-- QUESTIONS ON THE MATERIAL --
(1) List every medical condition named in the abstract about sivelestat and hepatic injury below.
(2) Extend the abstract about sivelestat and hepatic injury below, picking up after its final sentence.

-- DOCUMENT EXCERPT --
Literature DB >> 24318803

Sivelestat sodium hydrate inhibits neutrophil migration to the vessel wall and suppresses hepatic ischemia-reperfusion injury.

Seisho Sakai1, Hidehiro Tajima, Tomoharu Miyashita, Shin-Ichi Nakanuma, Isamu Makino, Hironori Hayashi, Hisatoshi Nakagawara, Hirohisa Kitagawa, Sachio Fushida, Takashi Fujimura, Hidehito Saito, Seiichi Munesue, Yasuhiko Yamamoto, Tetsuo Ohta.   

Abstract

BACKGROUND: Sivelestat sodium hydrate (sivelestat) is a specific neutrophil elastase inhibitor that is effective in treating acute lung injury associated with systemic inflammatory response syndrome. As such, it may be useful in treating hepatic ischemia-reperfusion injury (IRI), a condition in which neutrophils transmigrate into the interstitium, leading to release of neutrophil elastase from neutrophils and consequent damage to the affected tissue, particularly in cases of hepatic failure after liver transplantation or massive liver resection. AIMS: The purpose of this study was to examine whether treatment with sivelestat inhibits neutrophil adhesion and migration to the vessel wall and suppresses hepatic IRI.

-- INFORMATION SHOWN --
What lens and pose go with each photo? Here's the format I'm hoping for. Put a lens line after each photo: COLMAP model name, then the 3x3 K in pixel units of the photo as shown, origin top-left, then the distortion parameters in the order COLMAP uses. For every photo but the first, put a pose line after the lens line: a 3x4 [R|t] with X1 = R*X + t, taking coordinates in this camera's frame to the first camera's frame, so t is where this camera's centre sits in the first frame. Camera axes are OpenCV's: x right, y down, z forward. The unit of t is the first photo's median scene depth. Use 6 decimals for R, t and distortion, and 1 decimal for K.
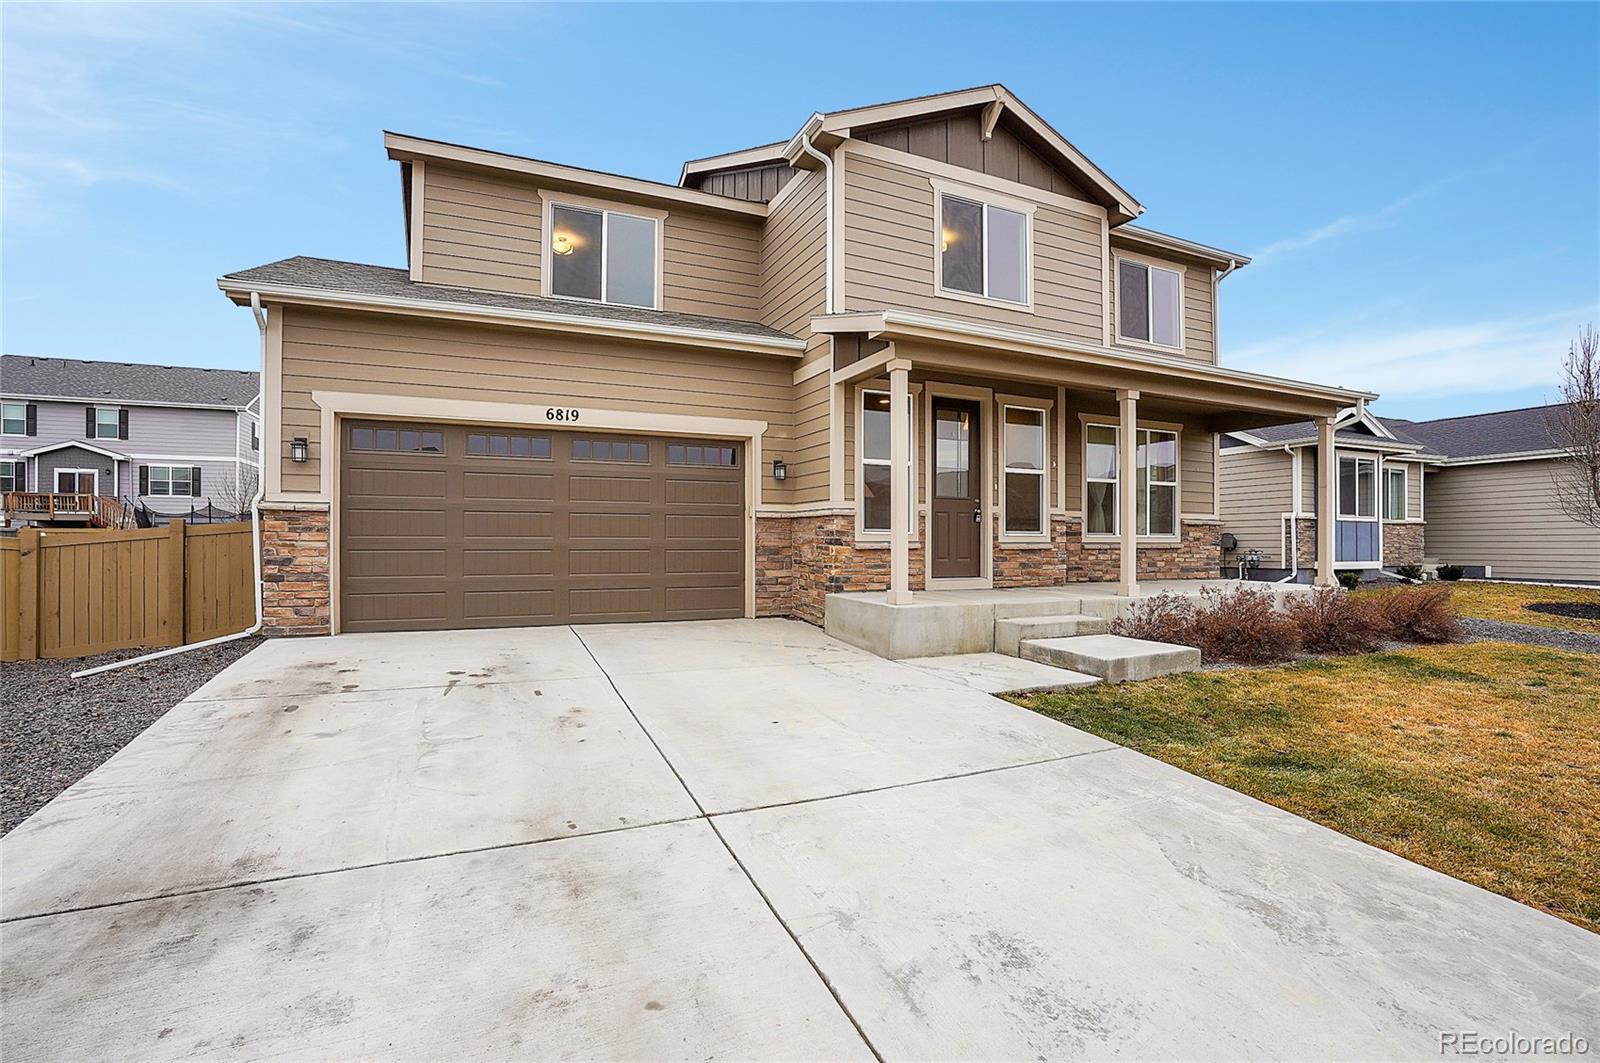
lens RADIAL K [[743.8, 0, 800.0], [0, 743.8, 533.7], [0, 0, 1]] dist [-0.065472, 0.026724]
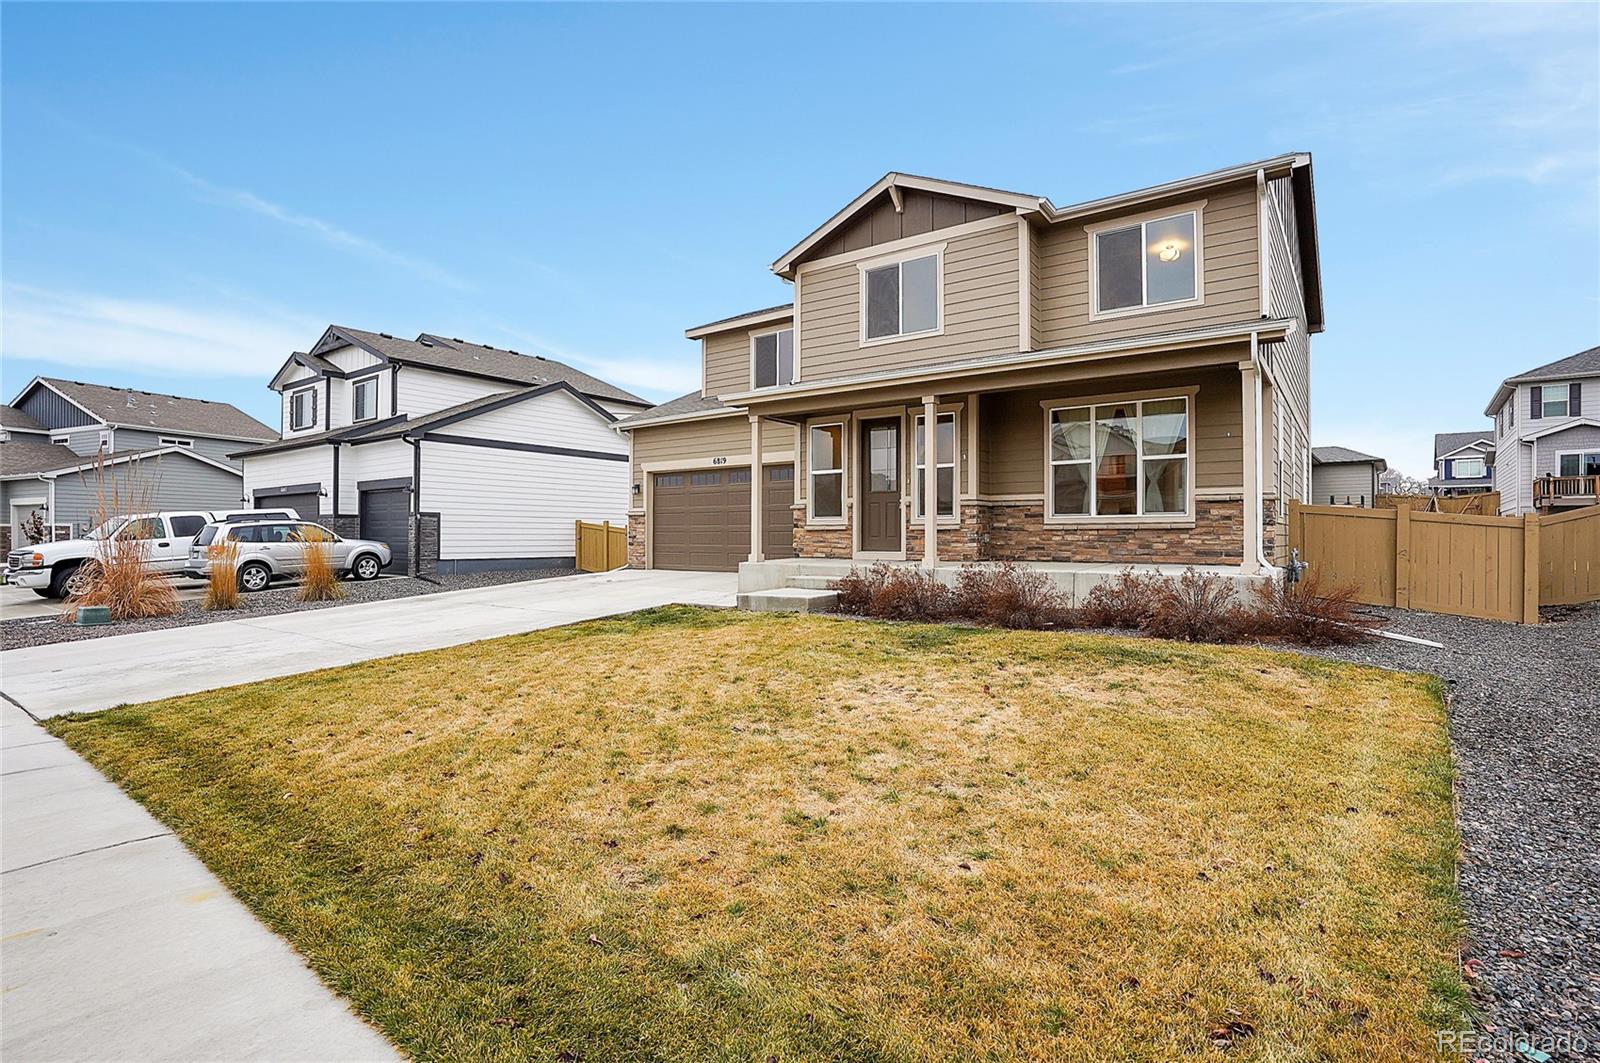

-- OUTPUTS IN ORDER --
(1)
acute lung injury
systemic inflammatory response syndrome
hepatic ischemia-reperfusion injury (IRI)
hepatic failure

(2)
METHODS: Whether and, if so, the extent to which sivelestat suppresses the adhesion and migration of neutrophils and reduces liver damage in hepatic IRI was examined in a human umbilical vein endothelial cell (HUVEC) model and a rat hepatic IRI model.
RESULTS: In the HUVEC model, the extent of the adhesion and migration of neutrophils stimulated by platelet-activating factor were found to be dose-dependently inhibited by sivelestat treatment (p < 0.05). In the rat model, serum liver enzyme levels were significantly lower at 12 h after reperfusion, and the number of neutrophils that had migrated to extravascular sites was significantly less in the treatment group compared to the control group (p < 0.05).
CONCLUSION: Sivelestat inhibits the adhesion and migration of neutrophils to vascular endothelium in hepatic IRI, thereby suppressing liver injury.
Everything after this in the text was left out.